I am fascinated by stories of people who manage to survive in the most extreme and unimaginable conditions. When I hear those stories, I wonder what it is in them that keep them hanging on and I wonder if I have it in me.
Sometimes, when I imagine that I’ve accidentally fallen off a cruise ship, I don’t really see myself treading water for days at a time. If faced with bobbing up and down in freezing waters, I would probably take the easy way out and allow myself to slip away. I would be happy to move along to the next life sooner rather than later as opposed to suffering for any extended period of time. I am not afraid of what lies beyond. I know where I am going when this life is over.
On the other hand, I really like my life and am in no hurry to leave it all behind.
About 14 years ago, I was in danger of drowning, not in an ocean but in my own sorrow. Like a person lost at sea, I felt hopeless – without hope, not one ray of sunshine could I find. I couldn’t see that life would ever be good again. I started thinking that maybe it would just be easier to slip under the waters, to yield to the darkness. All the while everyone was saying, “You are amazing! You are so strong!” I didn’t understand that. How could they not see how desperate I was?

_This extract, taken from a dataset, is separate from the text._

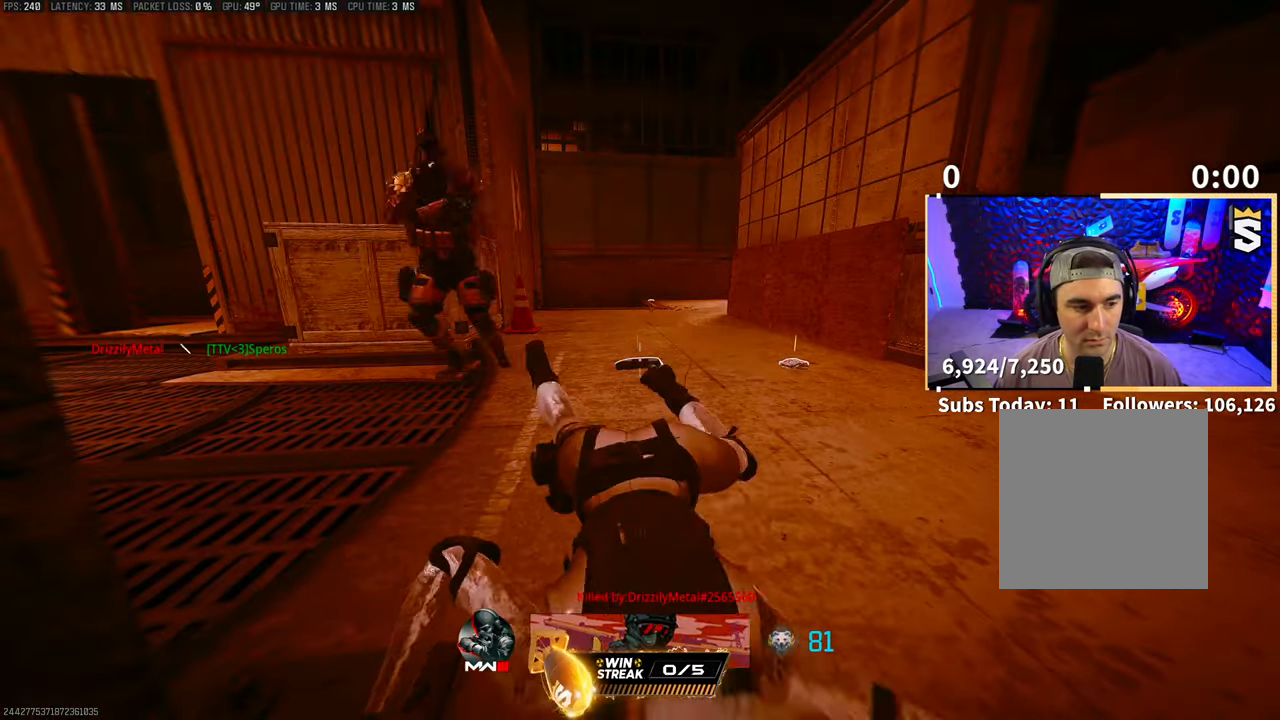
{"buttons": [], "left_stick": "center", "right_stick": "center", "events": [[233, "left_stick", "center"]]}
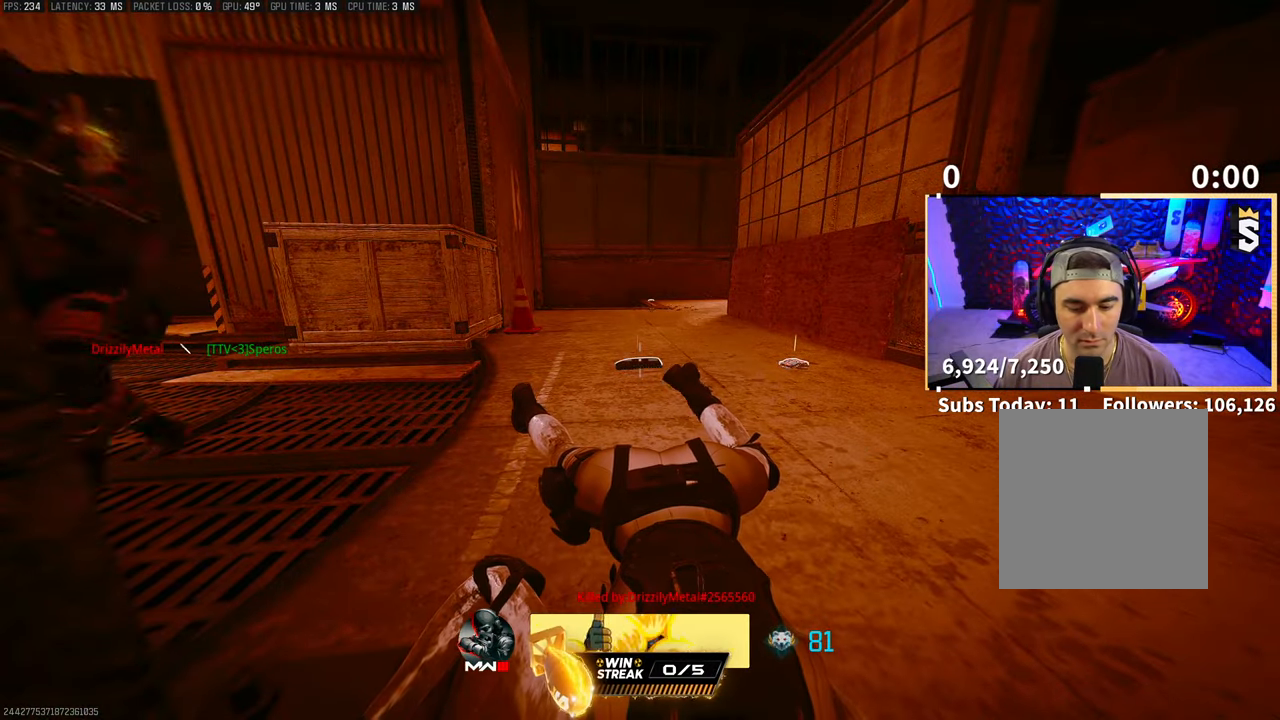
{"buttons": [], "left_stick": "center", "right_stick": "center", "events": []}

During that time, my dad came out to Texas to hang out with me. Unlike everyone else, maybe he sensed that I wasn’t holding it together as well as it appeared from the outside because one day he sat me down and told me about a story he had read about a girl who was lost in a great forest. He said that every day she would climb the tallest tree she could find and she would shout at the top of her lungs, “I am a survivor! I will survive!” And then she would listen for her own voice echoing back, “I will survive I will survive I will survive…” Eventually she was rescued or found her way out of the forest, I don’t recall.
I don’t know if my dad really read that story or if he just made it up on the spot, but on that day, I became the girl who climbed a tree every day, shook her fist at the world and shouted, “I will survive!” On that day and in that moment, I made a decision to carry on, to go on and live and to live well.
A decision — the difference between life and death. That is the certain something that survivors have in common.